Niubeiliang

Niubeiliang Nature Reserve hosts typical representative fauna and flora for Qinling Mountain, although the relatively undisturbed natural forests have recorded the highest biodiversity in the Eastern Qinling Mountain. Residents in the transition zone have developed various innovative land-based industries in cooperation with research institutions that are also active in scientific research and monitoring.

Declaration Date: 2012

Administrative authorities: Shaangxi Niubeiliang National Nature Reserve Authority
Surface Area: 50,500 ha
Core area(s): 5,725 ha
Buffer zone(s): 4,119 ha
Transition area(s): 40,656 ha

Location

Latitude: 33°57'52"N - 33°44'50"N
Longitude: 108°42'40" - 109° 07'20"E
Central point: 33°51'21"N - 108°54'54"E

 

Ecological Characteristics

© Ke Guan
The mother and calf of golden takins

Niubeiliang Biosphere Reserve belongs to the sub alpine zone, mainly mountain landscape. Niubeiliang (elevation  2,802 m) is the highest peak of the eastern segment of Qinling. In the southern slope of the reserve there are ravines and cliffs; in the upper  northern slopes there are platforms and slight grades in the fold-fault zone of Qinling.

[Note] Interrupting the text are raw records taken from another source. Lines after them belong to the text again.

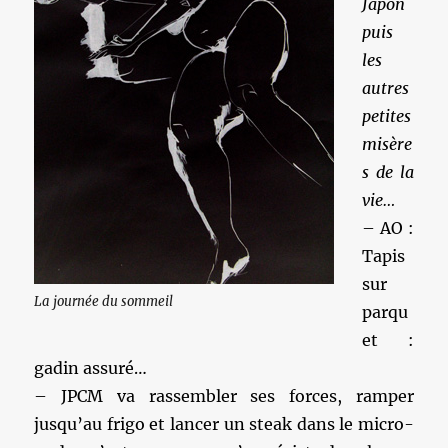
Japon
puis
les
autres
petites
misère
s de la
vie…
– AO :
Tapis
sur
La journée du sommeil
parqu
et :
gadin assuré…
– JPCM va rassembler ses forces, ramper
jusqu’au frigo et lancer un steak dans le micro-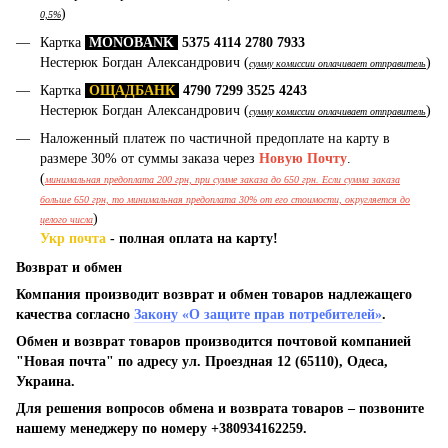
)
0,5%
Картка
MONOBANK
5375 4114 2780 7933
Нестерюк Богдан Александрович (
)
сумму комиссии оплачивает отправитель
Картка
ОЩАДБАНК
4790 7299 3525 4243
Нестерюк Богдан Александрович (
)
сумму комиссии оплачивает отправитель
Наложенный платеж по частичной предоплате на карту в
размере 30% от суммы заказа через
Новую Почту
.
(
минимальная предоплата 200 грн, при сумме заказа до 650 грн. Если сумма заказа
больше 650 грн, то минимальная предоплата 30% от его стоимости, округляется до
)
целого числа
Укр почта
- полная оплата на карту!
Возврат и обмен
Компания производит возврат и обмен товаров надлежащего
качества согласно
Закону «О защите прав потребителей»
.
Обмен и возврат товаров производится почтовой компанией
"Новая почта" по адресу ул. Проездная 12 (65110), Одеса,
Украина.
Для решения вопросов обмена и возврата товаров – позвоните
нашему менеджеру по номеру +380934162259.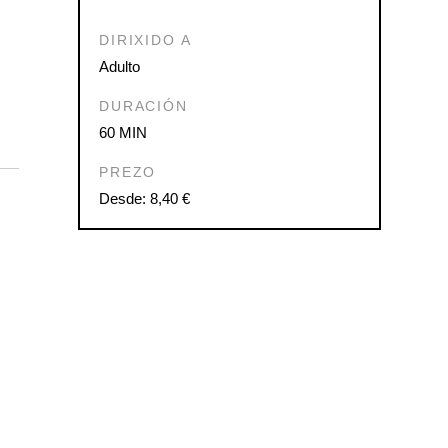
DIRIXIDO A
Adulto
DURACIÓN
60 MIN
PREZO
Desde: 8,40 €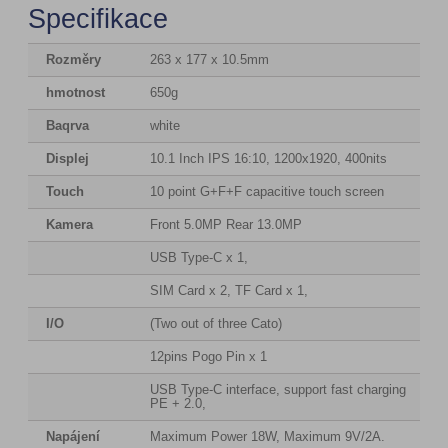
Specifikace
Rozměry
263 x 177 x 10.5mm
hmotnost
650g
Baqrva
white
Displej
10.1 Inch IPS 16:10, 1200x1920, 400nits
Touch
10 point G+F+F capacitive touch screen
Kamera
Front 5.0MP Rear 13.0MP
USB Type-C x 1,
SIM Card x 2, TF Card x 1,
I/O
(Two out of three Cato)
12pins Pogo Pin x 1
USB Type-C interface, support fast charging
PE + 2.0,
Napájení
Maximum Power 18W, Maximum 9V/2A.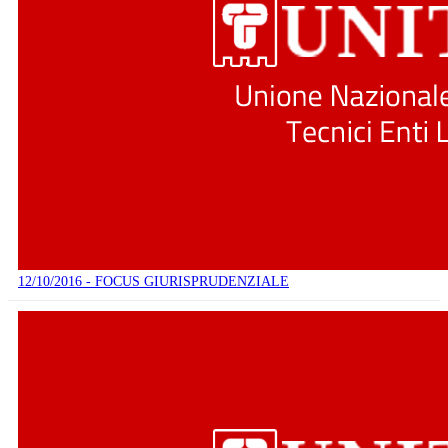
12/10/2016 - FOCUS GIURISPRUDENZIALE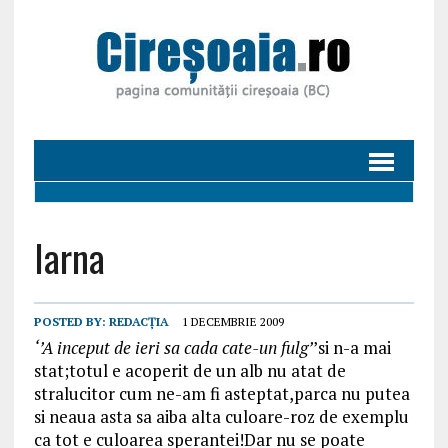
Iarna
POSTED BY:
REDACȚIA
1 DECEMBRIE 2009
‘’A inceput de ieri sa cada cate-un fulg’
’si n-a mai
stat;totul e acoperit de un alb nu atat de
stralucitor cum ne-am fi asteptat,parca nu putea
si neaua asta sa aiba alta culoare-roz de exemplu
ca tot e culoarea sperantei!Dar nu se poate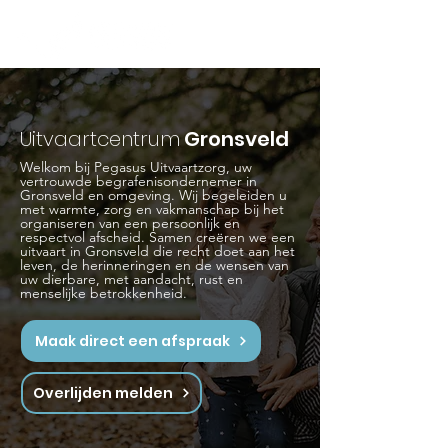
Uitvaartcentrum
Gronsveld
Welkom bij Pegasus Uitvaartzorg, uw
vertrouwde begrafenisondernemer in
Gronsveld en omgeving. Wij begeleiden u
met warmte, zorg en vakmanschap bij het
organiseren van een persoonlijk en
respectvol afscheid. Samen creëren we een
uitvaart in Gronsveld die recht doet aan het
leven, de herinneringen en de wensen van
uw dierbare, met aandacht, rust en
menselijke betrokkenheid.
Maak direct een afspraak
Overlijden melden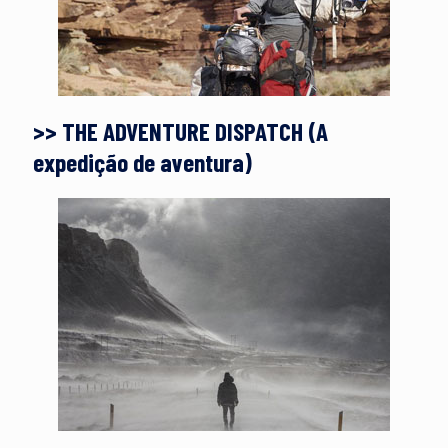
>> THE ADVENTURE DISPATCH (A
expedição de aventura)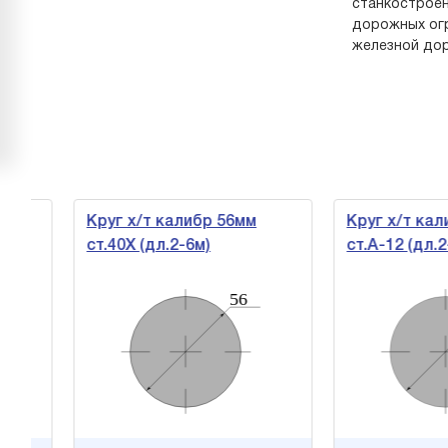
станкостроен
дорожных огр
железной дор
Круг х/т калибр 56мм
Круг х/т калиб
ст.40Х (дл.2-6м)
ст.А-12 (дл.2-6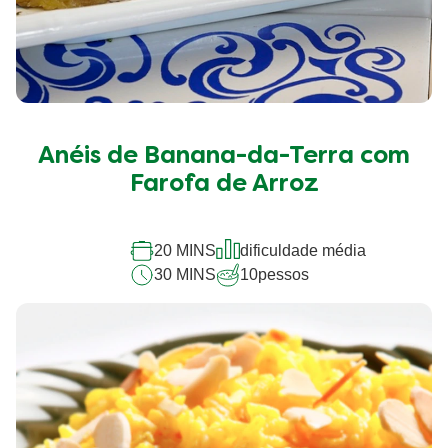
Anéis de Banana-da-Terra com
Farofa de Arroz
20 MINS
dificuldade média
30 MINS
10
pessos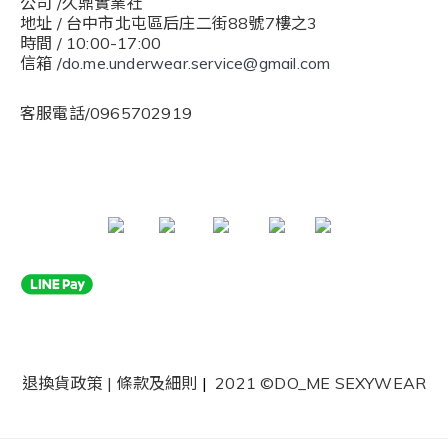
公司 /久鼎實業社
地址 / 台中市北屯區后庄二街88號7樓之3
時間 / 10:00-17:00
信箱 /
do.me.underwear.service@gmail.com
客服電話/0965702919
退換貨政策
|
條款及細則
|
2021 ©DO_ME SEXYWEAR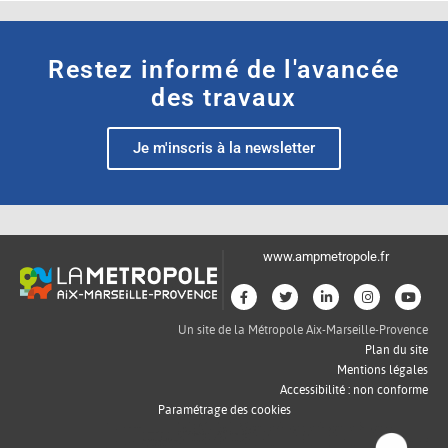
Restez informé de l'avancée
des travaux
Je m'inscris à la newsletter
www.ampmetropole.fr
Un site de la Métropole Aix-Marseille-Provence
Plan du site
Mentions légales
Accessibilité : non conforme
Paramétrage des cookies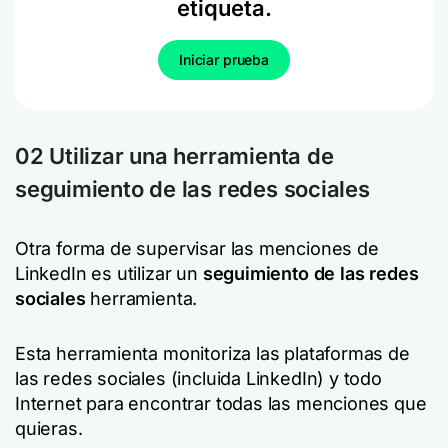
etiqueta.
Iniciar prueba
02 Utilizar una herramienta de
seguimiento de las redes sociales
Otra forma de supervisar las menciones de
LinkedIn es utilizar un
seguimiento de las redes
sociales
herramienta.
Esta herramienta monitoriza las plataformas de
las redes sociales (incluida LinkedIn) y todo
Internet para encontrar todas las menciones que
quieras.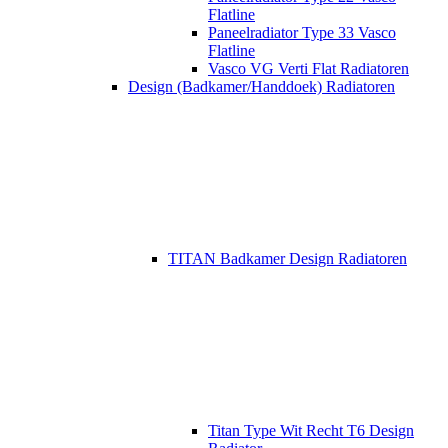
Flatline
Paneelradiator Type 33 Vasco
Flatline
Vasco VG Verti Flat Radiatoren
Design (Badkamer/Handdoek) Radiatoren
TITAN Badkamer Design Radiatoren
Titan Type Wit Recht T6 Design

Niubeiliang has a typical temperate broad-leaved mixed mountain forest system. More than 94% of the Biosphere Reserve is covered by forests, shared by three administrative counties (Chang’an, Ningshan and Zhashui). The Biosphere Reserve is the habitat of many endangered and rare animal and plant species, including Golden Takin (Budorcas taxicolor bedfordi) and Dwarf Musk Deer (Moschus berezovskii), and it constitutes a natural gene bank. This reserve is also one of the typical study sites for vegetation, having a great value for protection and research.

950 species of seed-plant have been recordedof which 71 are medicinal plants, 110 oil and aromatic plants, 60 fiber plants, 84 starch and saccharides plants, 63 tanning plants.  There are 60 species of mammals, 124 species of birds, 7 species of amphibians, 20 reptiles, and 7 fish species

The region has been regarded as an important water conservation region for Xi’an, a provincial level city and southern Shaanxi province.

Socio-Economic Characteristics

© Haixiang Zhou
The harvest of chestnuts, an extra source of income in the area

The core areas, buffer zone and transition zone had belonged to Yingpan, Shagou, Peiyu, and Nanwutai forest farms, for forest management mainly logging. With the establishment of Niubeiliang Nature Reserve in June, 1987, these forest lands have been protected effectively.

There are around 5,300 people in the transition zone, involving three adjacent counties. Local residents in the transition area have developed rural tourism for increasing their incomes. Activities in the transition

area of Niubeiliang include agriculture (mainly corns, soybeans, potato), animal husbandry (pigs, sheep, chickens, bees) and forest products (walnut and chestnut). Cooperation with colleges and research institutions, research, monitoring, public awareness and training programmes has been actively developed.